**EXERCISE**
For this exercise, restate word for word only the lines from the first line of the data to the line containing "Lymph nodes positive".

==== PROVIDED DATA

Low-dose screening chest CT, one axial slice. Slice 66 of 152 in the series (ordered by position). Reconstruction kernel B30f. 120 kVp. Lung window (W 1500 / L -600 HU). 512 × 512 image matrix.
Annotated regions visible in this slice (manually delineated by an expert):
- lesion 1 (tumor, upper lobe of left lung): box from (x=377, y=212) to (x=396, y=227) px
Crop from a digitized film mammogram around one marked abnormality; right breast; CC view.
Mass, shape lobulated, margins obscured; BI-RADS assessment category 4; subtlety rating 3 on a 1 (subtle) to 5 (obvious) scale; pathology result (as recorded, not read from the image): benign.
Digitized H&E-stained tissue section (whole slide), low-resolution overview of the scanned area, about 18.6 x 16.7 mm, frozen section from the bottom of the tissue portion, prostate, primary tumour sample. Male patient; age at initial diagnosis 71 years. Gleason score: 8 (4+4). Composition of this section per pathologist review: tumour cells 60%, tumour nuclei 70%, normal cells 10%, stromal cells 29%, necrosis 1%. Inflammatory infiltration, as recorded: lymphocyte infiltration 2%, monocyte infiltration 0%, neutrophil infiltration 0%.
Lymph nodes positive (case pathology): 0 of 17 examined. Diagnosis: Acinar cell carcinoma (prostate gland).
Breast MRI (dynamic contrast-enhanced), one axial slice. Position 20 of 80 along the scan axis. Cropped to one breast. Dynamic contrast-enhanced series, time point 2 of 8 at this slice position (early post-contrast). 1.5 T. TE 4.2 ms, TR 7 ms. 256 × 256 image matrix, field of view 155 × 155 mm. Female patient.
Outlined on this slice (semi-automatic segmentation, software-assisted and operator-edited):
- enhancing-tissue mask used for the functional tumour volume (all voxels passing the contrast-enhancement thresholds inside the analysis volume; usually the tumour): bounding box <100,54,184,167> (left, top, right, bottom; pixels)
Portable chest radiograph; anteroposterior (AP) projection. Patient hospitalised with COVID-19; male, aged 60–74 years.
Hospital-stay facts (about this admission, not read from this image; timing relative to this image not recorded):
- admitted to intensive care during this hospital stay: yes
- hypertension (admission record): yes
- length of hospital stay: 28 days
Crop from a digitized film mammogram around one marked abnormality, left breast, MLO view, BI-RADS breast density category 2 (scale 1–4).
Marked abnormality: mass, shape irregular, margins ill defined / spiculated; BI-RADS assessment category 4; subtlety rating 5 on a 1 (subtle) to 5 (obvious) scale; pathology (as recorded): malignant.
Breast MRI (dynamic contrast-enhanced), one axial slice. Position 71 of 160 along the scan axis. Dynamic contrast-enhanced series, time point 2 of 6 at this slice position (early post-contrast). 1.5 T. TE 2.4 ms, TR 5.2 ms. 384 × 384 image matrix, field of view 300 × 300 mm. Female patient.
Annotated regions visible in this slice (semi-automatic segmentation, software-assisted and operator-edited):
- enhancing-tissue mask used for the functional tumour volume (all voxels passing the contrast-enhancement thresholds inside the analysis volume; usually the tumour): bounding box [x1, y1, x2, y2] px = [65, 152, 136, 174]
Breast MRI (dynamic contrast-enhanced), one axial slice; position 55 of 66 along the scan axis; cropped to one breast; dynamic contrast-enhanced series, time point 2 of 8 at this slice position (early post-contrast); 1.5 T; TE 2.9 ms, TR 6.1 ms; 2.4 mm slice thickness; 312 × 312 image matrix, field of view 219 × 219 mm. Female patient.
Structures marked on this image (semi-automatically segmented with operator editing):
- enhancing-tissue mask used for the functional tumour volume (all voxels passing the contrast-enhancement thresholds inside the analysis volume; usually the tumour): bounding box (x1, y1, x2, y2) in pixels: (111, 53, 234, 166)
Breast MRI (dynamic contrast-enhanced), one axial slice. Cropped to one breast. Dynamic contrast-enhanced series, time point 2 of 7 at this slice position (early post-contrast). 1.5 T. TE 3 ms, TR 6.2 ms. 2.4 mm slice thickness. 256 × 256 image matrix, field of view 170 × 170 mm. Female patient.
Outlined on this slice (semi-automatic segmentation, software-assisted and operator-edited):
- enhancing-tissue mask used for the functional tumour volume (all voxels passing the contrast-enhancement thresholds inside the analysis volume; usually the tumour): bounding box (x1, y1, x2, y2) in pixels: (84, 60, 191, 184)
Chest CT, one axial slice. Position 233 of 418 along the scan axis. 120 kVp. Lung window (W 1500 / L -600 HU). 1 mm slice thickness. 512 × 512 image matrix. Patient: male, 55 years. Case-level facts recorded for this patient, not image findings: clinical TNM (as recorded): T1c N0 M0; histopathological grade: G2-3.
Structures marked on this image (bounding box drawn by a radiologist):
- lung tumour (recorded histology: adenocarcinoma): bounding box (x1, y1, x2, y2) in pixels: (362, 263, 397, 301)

========

**REPLY**
Low-dose screening chest CT, one axial slice. Slice 66 of 152 in the series (ordered by position). Reconstruction kernel B30f. 120 kVp. Lung window (W 1500 / L -600 HU). 512 × 512 image matrix.
Annotated regions visible in this slice (manually delineated by an expert):
- lesion 1 (tumor, upper lobe of left lung): box from (x=377, y=212) to (x=396, y=227) px
Crop from a digitized film mammogram around one marked abnormality; right breast; CC view.
Mass, shape lobulated, margins obscured; BI-RADS assessment category 4; subtlety rating 3 on a 1 (subtle) to 5 (obvious) scale; pathology result (as recorded, not read from the image): benign.
Digitized H&E-stained tissue section (whole slide), low-resolution overview of the scanned area, about 18.6 x 16.7 mm, frozen section from the bottom of the tissue portion, prostate, primary tumour sample. Male patient; age at initial diagnosis 71 years. Gleason score: 8 (4+4). Composition of this section per pathologist review: tumour cells 60%, tumour nuclei 70%, normal cells 10%, stromal cells 29%, necrosis 1%. Inflammatory infiltration, as recorded: lymphocyte infiltration 2%, monocyte infiltration 0%, neutrophil infiltration 0%.
Lymph nodes positive (case pathology): 0 of 17 examined. Diagnosis: Acinar cell carcinoma (prostate gland).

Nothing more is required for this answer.